Whenever I visit my parents, I sleep in my old bedroom, which has become a bit of a time warp, as it looks exactly the same as it did when I was 17 years old.

The room is stuck in 1997; the stars and moons wallpaper I thought was so awesome in high school is still plastered up on the walls, and the closets and drawers still hold old notebooks, pictures, and the occasional awful 90’s outfit or two. I haven’t lived with my parents for many years, but the room remains, and though my mom has started to use it as a bit of a storage facility for random things, the room itself stays relatively untouched.

Kate Stone Lombardi of the New York Times is keeping her son’s room intact while he’s off at college; his room has become a bit of a shrine to the New York Rangers. “This room didn’t come together overnight, of course,” Lombardi writes, “The memorabilia was collected from the time he was an early fan – back in his elementary school days – until now. Today he is a college sophomore. He still lives and breathes hockey. But he doesn’t really live in that room anymore.”
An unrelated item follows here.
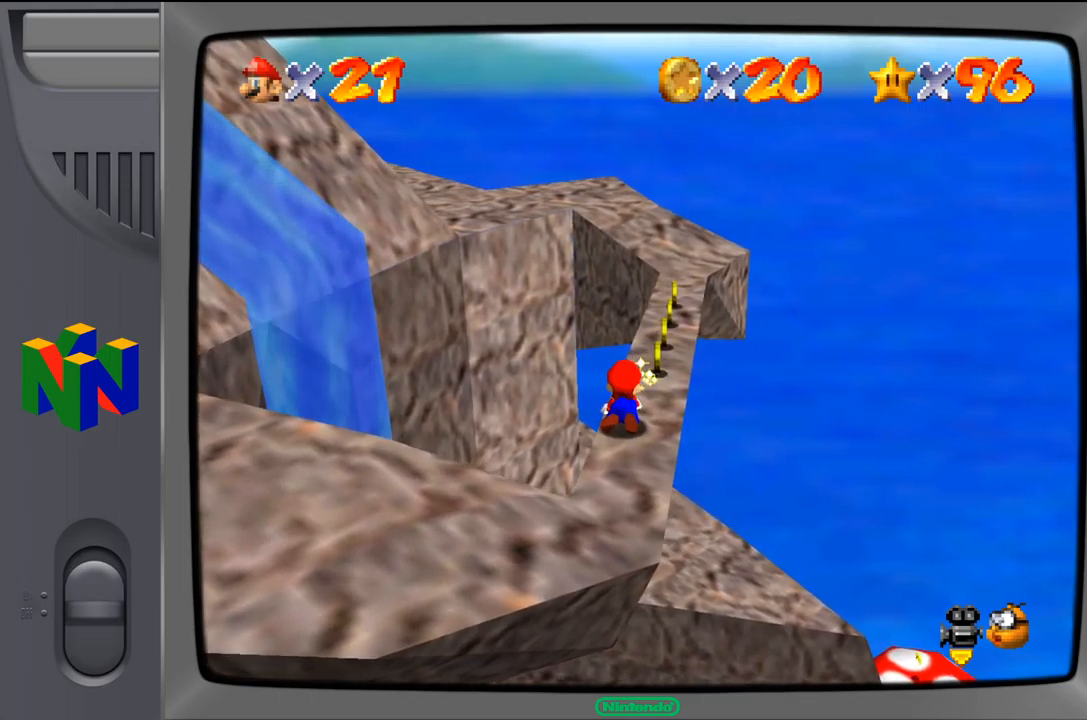
{"buttons": ["Z"], "left_stick": "up-right", "events": []}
It’s a strange thing when a version of yourself lives on in a room; when everything else in your life is changing, it’s odd to wander into a room that hasn’t changed at all. At the same time, however, there is something comforting about the familiarity of an old bedroom, as it stands as a place where you began to become the person that you are today. Lombardi takes comfort in the things her children have left behind, yet she knows that these rooms won’t stand forever, a notion that she is both saddened by and willing to accept: “This, I know, is a room in transition. His sister’s room is just down the hall, and farther along in the process of transforming from a child’s room to the room of someone who once lived there.” Lombardi goes on to express her feelings towards her daughter’s room: “It’s still my daughter’s room, but as she settles more deeply into her independent life, her essence gets more and more stripped out of those four walls. I would be lying to say that I miss the disorder – the scattered papers, the piles of clothes, the dirty tea mugs – that were also very much a part of Jeanie’s occupancy. But I do miss the girl who lived there.”
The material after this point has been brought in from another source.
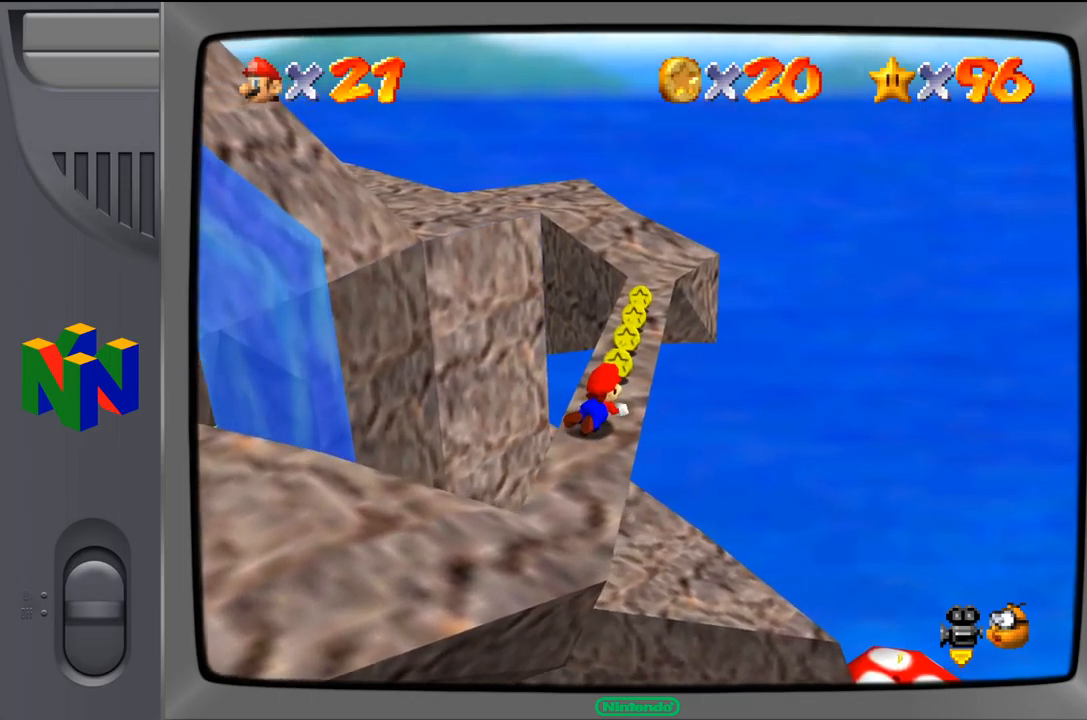
{"buttons": ["Z"], "left_stick": "up-right", "events": []}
My parents are hoping to sell the house soon; my little sister’s room has already been stripped and redone, and I’m sure my room is next on the list. And while I’m very excited for my parents to begin a new phase in their lives, I’d be lying if I said I wouldn’t miss that room, or that stupid ridiculous wallpaper. But hopefully whoever moves into that room will have as much fun creating a time warp as I did.